DATA EXTRACTS:
────────────────

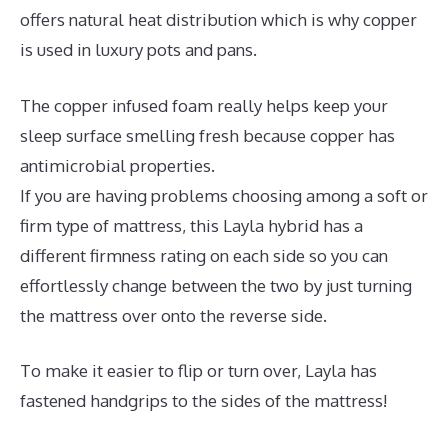
offers natural heat distribution which is why copper
is used in luxury pots and pans.
The copper infused foam really helps keep your
sleep surface smelling fresh because copper has
antimicrobial properties.
If you are having problems choosing among a soft or
firm type of mattress, this Layla hybrid has a
different firmness rating on each side so you can
effortlessly change between the two by just turning
the mattress over onto the reverse side.
To make it easier to flip or turn over, Layla has
fastened handgrips to the sides of the mattress!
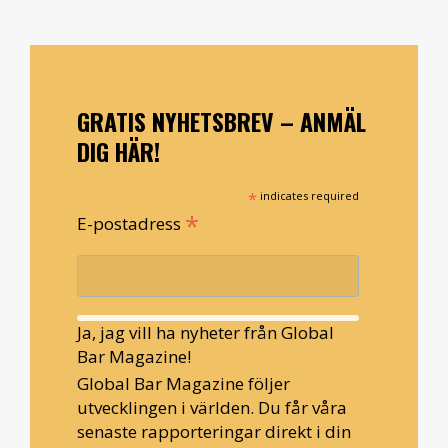
GRATIS NYHETSBREV – ANMÄL
DIG HÄR!
*
indicates required
*
E-postadress
Ja, jag vill ha nyheter från Global
Bar Magazine!
Global Bar Magazine följer
utvecklingen i världen. Du får våra
senaste rapporteringar direkt i din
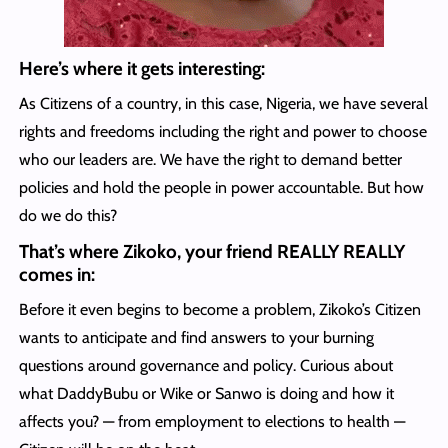
Here’s where it gets interesting:
As Citizens of a country, in this case, Nigeria, we have several
rights and freedoms including the right and power to choose
who our leaders are. We have the right to demand better
policies and hold the people in power accountable. But how
do we do this?
That’s where Zikoko, your friend REALLY REALLY
comes in:
Before it even begins to become a problem, Zikoko’s Citizen
wants to anticipate and find answers to your burning
questions around governance and policy. Curious about
what DaddyBubu or Wike or Sanwo is doing and how it
affects you? — from employment to elections to health —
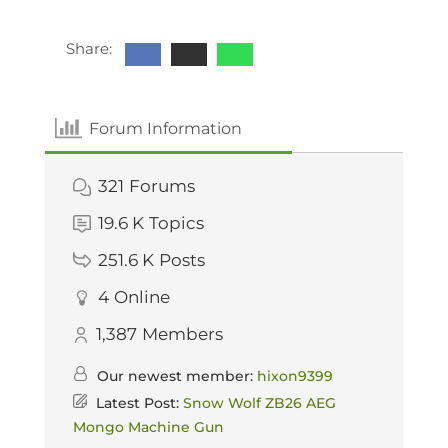
Share:
Forum Information
321
Forums
19.6 K
Topics
251.6 K
Posts
4
Online
1,387
Members
Our newest member:
hixon9399
Latest Post:
Snow Wolf ZB26 AEG
Mongo Machine Gun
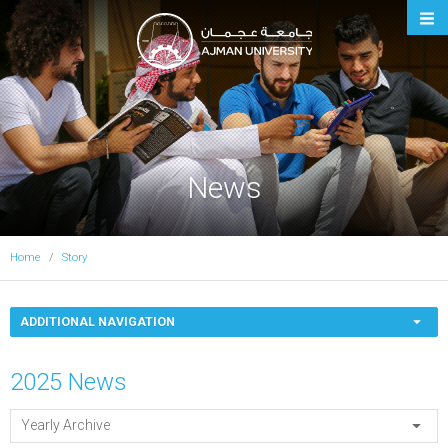
Ajman University
News
Home
Story
ADDITIONAL NAVIGATION
2025 News
Yearly Archive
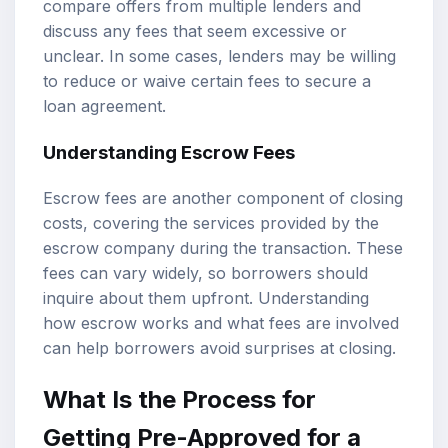
compare offers from multiple lenders and
discuss any fees that seem excessive or
unclear. In some cases, lenders may be willing
to reduce or waive certain fees to secure a
loan agreement.
Understanding Escrow Fees
Escrow fees are another component of closing
costs, covering the services provided by the
escrow company during the transaction. These
fees can vary widely, so borrowers should
inquire about them upfront. Understanding
how escrow works and what fees are involved
can help borrowers avoid surprises at closing.
What Is the Process for
Getting Pre-Approved for a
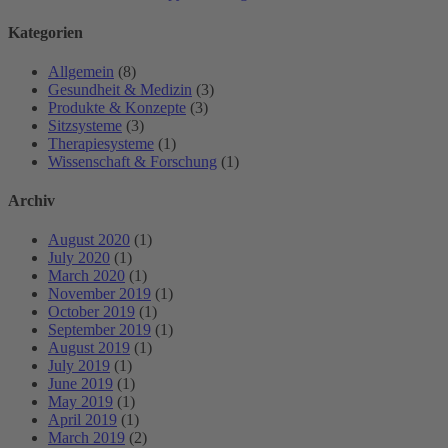
Kategorien
Allgemein
(8)
Gesundheit & Medizin
(3)
Produkte & Konzepte
(3)
Sitzsysteme
(3)
Therapiesysteme
(1)
Wissenschaft & Forschung
(1)
Archiv
August 2020
(1)
July 2020
(1)
March 2020
(1)
November 2019
(1)
October 2019
(1)
September 2019
(1)
August 2019
(1)
July 2019
(1)
June 2019
(1)
May 2019
(1)
April 2019
(1)
March 2019
(2)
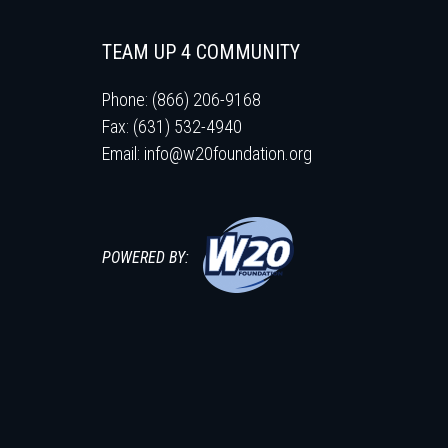
TEAM UP 4 COMMUNITY
Phone: (866) 206-9168
Fax: (631) 532-4940
Email:
info@w20foundation.org
POWERED BY:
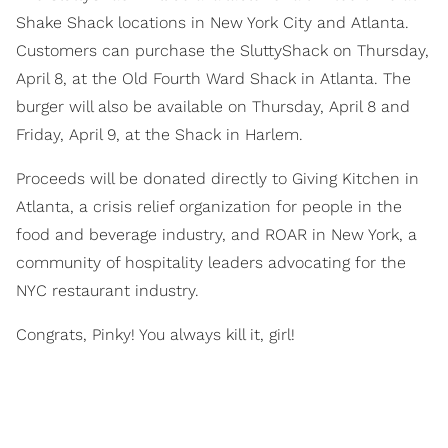
Shake Shack locations in New York City and Atlanta.
Customers can purchase the SluttyShack on Thursday,
April 8, at the Old Fourth Ward Shack in Atlanta. The
burger will also be available on Thursday, April 8 and
Friday, April 9, at the Shack in Harlem.
Proceeds will be donated directly to Giving Kitchen in
Atlanta, a crisis relief organization for people in the
food and beverage industry, and ROAR in New York, a
community of hospitality leaders advocating for the
NYC restaurant industry.
Congrats, Pinky! You always kill it, girl!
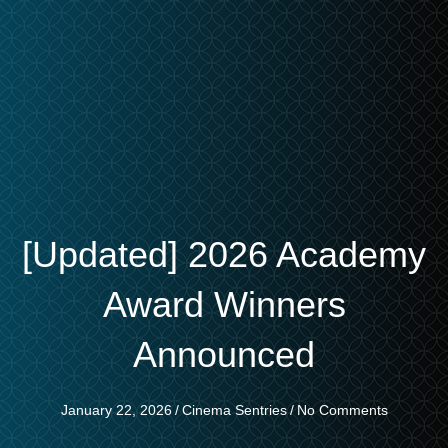
[Updated] 2026 Academy
Award Winners
Announced
January 22, 2026
/
Cinema Sentries
/
No Comments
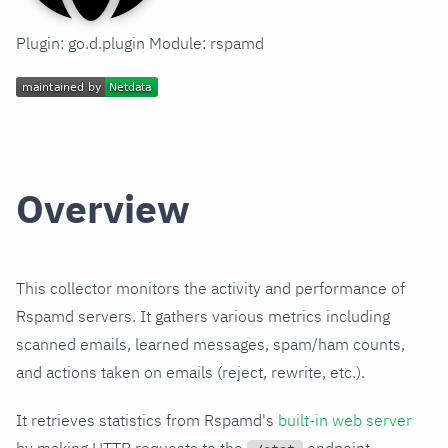
Plugin: go.d.plugin Module: rspamd
Overview
This collector monitors the activity and performance of
Rspamd servers. It gathers various metrics including
scanned emails, learned messages, spam/ham counts,
and actions taken on emails (reject, rewrite, etc.).
It retrieves statistics from Rspamd's
built-in web server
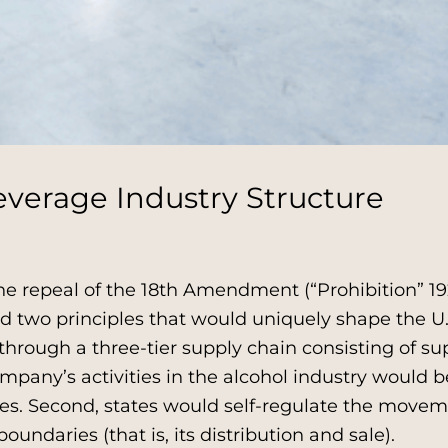
everage Industry Structure
e repeal of the 18th Amendment (“Prohibition” 192
two principles that would uniquely shape the U.S.
through a three-tier supply chain consisting of su
company’s activities in the alcohol industry would b
les. Second, states would self-regulate the movem
oundaries (that is, its distribution and sale).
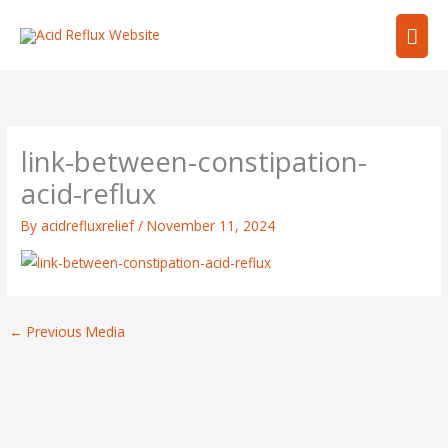
Skip
Mai
to
content
Men
link-between-constipation-
acid-reflux
By
acidrefluxrelief
/
November 11, 2024
←
Previous Media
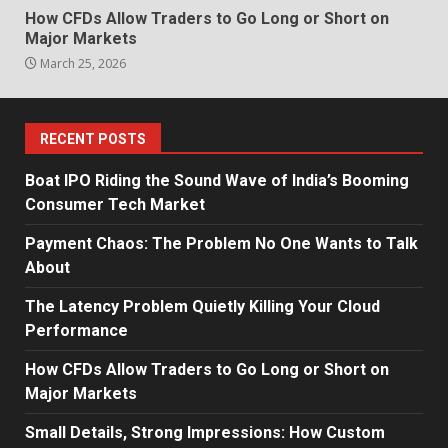
How CFDs Allow Traders to Go Long or Short on
Major Markets
March 25, 2026
RECENT POSTS
Boat IPO Riding the Sound Wave of India’s Booming
Consumer Tech Market
Payment Chaos: The Problem No One Wants to Talk
About
The Latency Problem Quietly Killing Your Cloud
Performance
How CFDs Allow Traders to Go Long or Short on
Major Markets
Small Details, Strong Impressions: How Custom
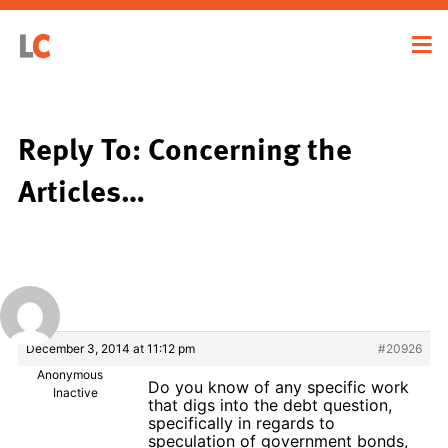
Reply To: Concerning the
Articles…
December 3, 2014 at 11:12 pm
#20926
Anonymous
Do you know of any specific work
Inactive
that digs into the debt question,
specifically in regards to
speculation of government bonds,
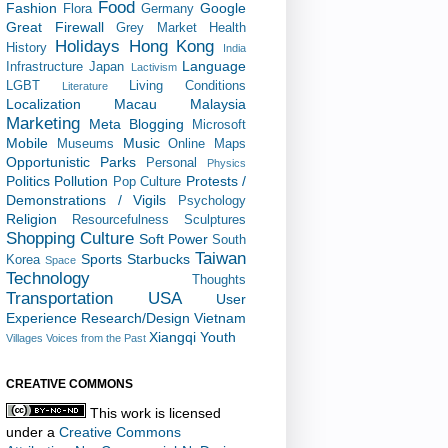
Food
Fashion
Google
Flora
Germany
Great Firewall
Grey Market
Health
Holidays
Hong Kong
History
India
Language
Infrastructure
Japan
Lactivism
LGBT
Living Conditions
Literature
Localization
Macau
Malaysia
Marketing
Meta Blogging
Microsoft
Mobile
Music
Museums
Online Maps
Opportunistic
Parks
Personal
Physics
Politics
Pollution
Protests /
Pop Culture
Demonstrations / Vigils
Psychology
Religion
Resourcefulness
Sculptures
Shopping Culture
Soft Power
South
Taiwan
Sports
Starbucks
Korea
Space
Technology
Thoughts
Transportation
USA
User
Experience Research/Design
Vietnam
Xiangqi
Youth
Villages
Voices from the Past
CREATIVE COMMONS
This work is licensed
under a
Creative Commons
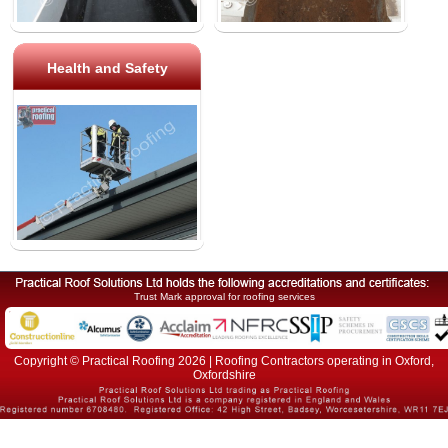
Health and Safety
Trust Mark approval for roofing services
Copyright © Practical Roofing 2026 | Roofing Contractors operating in Oxford,
Oxfordshire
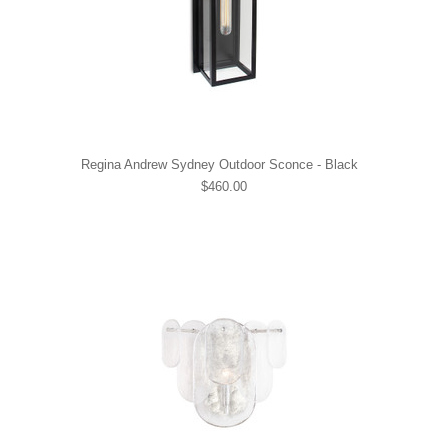
Regina Andrew Sydney Outdoor Sconce - Black
$460.00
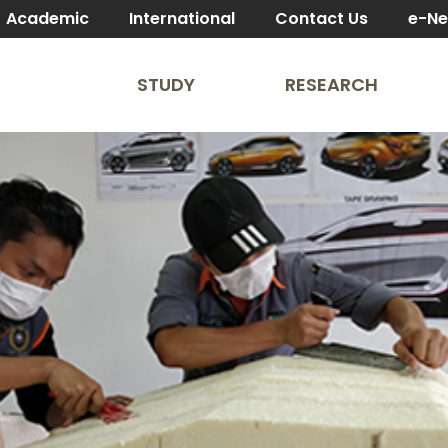
Academic
International
Contact Us
e-N
STUDY
RESEARCH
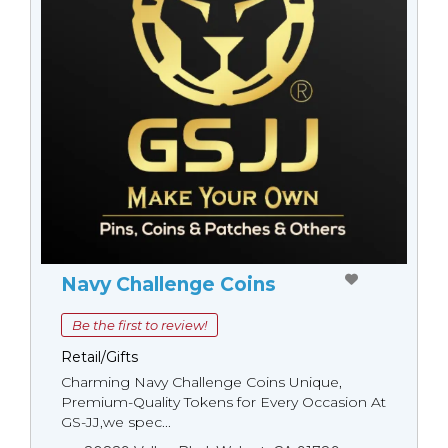
Navy Challenge Coins
Be the first to review!
Retail/Gifts
Charming Navy Challenge Coins Unique,
Premium-Quality Tokens for Every Occasion At
GS-JJ,we spec...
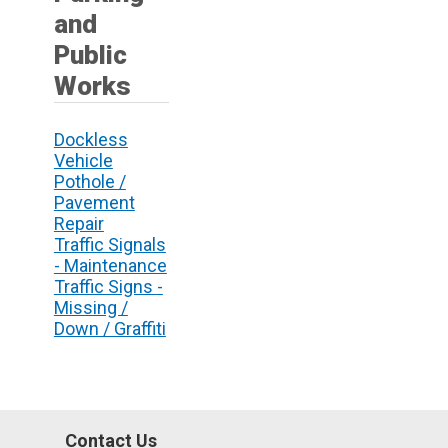
and
Public
Works
Dockless
Vehicle
Pothole /
Pavement
Repair
Traffic Signals
- Maintenance
Traffic Signs -
Missing /
Down / Graffiti
Contact Us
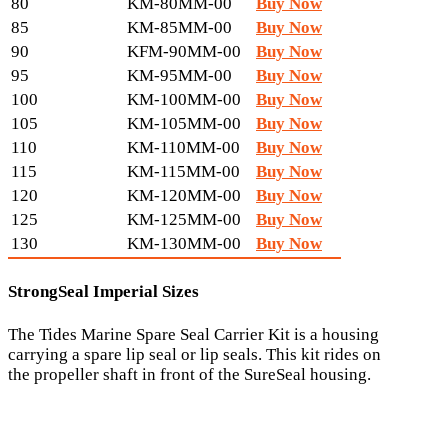
80
KM-80MM-00
Buy Now
85
KM-85MM-00
Buy Now
90
KFM-90MM-00
Buy Now
95
KM-95MM-00
Buy Now
100
KM-100MM-00
Buy Now
105
KM-105MM-00
Buy Now
110
KM-110MM-00
Buy Now
115
KM-115MM-00
Buy Now
120
KM-120MM-00
Buy Now
125
KM-125MM-00
Buy Now
130
KM-130MM-00
Buy Now
StrongSeal Imperial Sizes
The Tides Marine Spare Seal Carrier Kit is a housing
carrying a spare lip seal or lip seals. This kit rides on
the propeller shaft in front of the SureSeal housing.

────────────────

PROBLEM DESCRIPTION:
Copy every line of the material above exactly as it appears, leaving the pictures out of your copy.

FINISHED TASK:
offers natural heat distribution which is why copper
is used in luxury pots and pans.
The copper infused foam really helps keep your
sleep surface smelling fresh because copper has
antimicrobial properties.
If you are having problems choosing among a soft or
firm type of mattress, this Layla hybrid has a
different firmness rating on each side so you can
effortlessly change between the two by just turning
the mattress over onto the reverse side.
To make it easier to flip or turn over, Layla has
fastened handgrips to the sides of the mattress!
GRATIS NYHETSBREV – ANMÄL
DIG HÄR!
*
indicates required
*
E-postadress
Ja, jag vill ha nyheter från Global
Bar Magazine!
Global Bar Magazine följer
utvecklingen i världen. Du får våra
senaste rapporteringar direkt i din
Here’s where it gets interesting:
As Citizens of a country, in this case, Nigeria, we have several
rights and freedoms including the right and power to choose
who our leaders are. We have the right to demand better
policies and hold the people in power accountable. But how
do we do this?
That’s where Zikoko, your friend REALLY REALLY
comes in:
Before it even begins to become a problem, Zikoko’s Citizen
wants to anticipate and find answers to your burning
questions around governance and policy. Curious about
what DaddyBubu or Wike or Sanwo is doing and how it
affects you? — from employment to elections to health —
Share:
Forum Information
321
Forums
19.6 K
Topics
251.6 K
Posts
4
Online
1,387
Members
Our newest member:
hixon9399
Latest Post:
Snow Wolf ZB26 AEG
Mongo Machine Gun
Ajman University
News
Home
Story
ADDITIONAL NAVIGATION
2025 News
Yearly Archive
compare offers from multiple lenders and
discuss any fees that seem excessive or
unclear. In some cases, lenders may be willing
to reduce or waive certain fees to secure a
loan agreement.
Understanding Escrow Fees
Escrow fees are another component of closing
costs, covering the services provided by the
escrow company during the transaction. These
fees can vary widely, so borrowers should
inquire about them upfront. Understanding
how escrow works and what fees are involved
can help borrowers avoid surprises at closing.
What Is the Process for
Getting Pre-Approved for a
Kategorien
Allgemein
(8)
Gesundheit & Medizin
(3)
Produkte & Konzepte
(3)
Sitzsysteme
(3)
Therapiesysteme
(1)
Wissenschaft & Forschung
(1)
Archiv
August 2020
(1)
July 2020
(1)
March 2020
(1)
November 2019
(1)
October 2019
(1)
September 2019
(1)
August 2019
(1)
July 2019
(1)
June 2019
(1)
May 2019
(1)
April 2019
(1)
March 2019
(2)
TEAM UP 4 COMMUNITY
Phone: (866) 206-9168
Fax: (631) 532-4940
Email:
info@w20foundation.org
POWERED BY:
Shake Shack locations in New York City and Atlanta.
Customers can purchase the SluttyShack on Thursday,
April 8, at the Old Fourth Ward Shack in Atlanta. The
burger will also be available on Thursday, April 8 and
Friday, April 9, at the Shack in Harlem.
Proceeds will be donated directly to Giving Kitchen in
Atlanta, a crisis relief organization for people in the
food and beverage industry, and ROAR in New York, a
community of hospitality leaders advocating for the
NYC restaurant industry.
Congrats, Pinky! You always kill it, girl!
[Updated] 2026 Academy
Award Winners
Announced
January 22, 2026
/
Cinema Sentries
/
No Comments
Plugin: go.d.plugin Module: rspamd
Overview
This collector monitors the activity and performance of
Rspamd servers. It gathers various metrics including
scanned emails, learned messages, spam/ham counts,
and actions taken on emails (reject, rewrite, etc.).
It retrieves statistics from Rspamd's
built-in web server
everage Industry Structure
e repeal of the 18th Amendment (“Prohibition” 192
two principles that would uniquely shape the U.S.
through a three-tier supply chain consisting of su
company’s activities in the alcohol industry would b
les. Second, states would self-regulate the movem
oundaries (that is, its distribution and sale).
Skip
Mai
to
content
Men
link-between-constipation-
acid-reflux
By
acidrefluxrelief
/
November 11, 2024
←
Previous Media
How CFDs Allow Traders to Go Long or Short on
Major Markets
March 25, 2026
RECENT POSTS
Boat IPO Riding the Sound Wave of India’s Booming
Consumer Tech Market
Payment Chaos: The Problem No One Wants to Talk
About
The Latency Problem Quietly Killing Your Cloud
Performance
How CFDs Allow Traders to Go Long or Short on
Major Markets
Small Details, Strong Impressions: How Custom
Reply To: Concerning the
Articles…
December 3, 2014 at 11:12 pm
#20926
Anonymous
Do you know of any specific work
Inactive
that digs into the debt question,
specifically in regards to
speculation of government bonds,
Food
Fashion
Google
Flora
Germany
Great Firewall
Grey Market
Health
Holidays
Hong Kong
History
India
Language
Infrastructure
Japan
Lactivism
LGBT
Living Conditions
Literature
Localization
Macau
Malaysia
Marketing
Meta Blogging
Microsoft
Mobile
Music
Museums
Online Maps
Opportunistic
Parks
Personal
Physics
Politics
Pollution
Protests /
Pop Culture
Demonstrations / Vigils
Psychology
Religion
Resourcefulness
Sculptures
Shopping Culture
Soft Power
South
Taiwan
Sports
Starbucks
Korea
Space
Technology
Thoughts
Transportation
USA
User
Experience Research/Design
Vietnam
Xiangqi
Youth
Villages
Voices from the Past
CREATIVE COMMONS
This work is licensed
under a
Creative Commons
Health and Safety
Trust Mark approval for roofing services
Copyright © Practical Roofing 2026 | Roofing Contractors operating in Oxford,
Oxfordshire
Regina Andrew Sydney Outdoor Sconce - Black
$460.00
Academic
International
Contact Us
e-N
STUDY
RESEARCH
Navy Challenge Coins
Be the first to review!
Retail/Gifts
Charming Navy Challenge Coins Unique,
Premium-Quality Tokens for Every Occasion At
GS-JJ,we spec...
and
Public
Works
Dockless
Vehicle
Pothole /
Pavement
Repair
Traffic Signals
- Maintenance
Traffic Signs -
Missing /
Down / Graffiti
Contact Us
80
KM-80MM-00
Buy Now
85
KM-85MM-00
Buy Now
90
KFM-90MM-00
Buy Now
95
KM-95MM-00
Buy Now
100
KM-100MM-00
Buy Now
105
KM-105MM-00
Buy Now
110
KM-110MM-00
Buy Now
115
KM-115MM-00
Buy Now
120
KM-120MM-00
Buy Now
125
KM-125MM-00
Buy Now
130
KM-130MM-00
Buy Now
StrongSeal Imperial Sizes
The Tides Marine Spare Seal Carrier Kit is a housing
carrying a spare lip seal or lip seals. This kit rides on
the propeller shaft in front of the SureSeal housing.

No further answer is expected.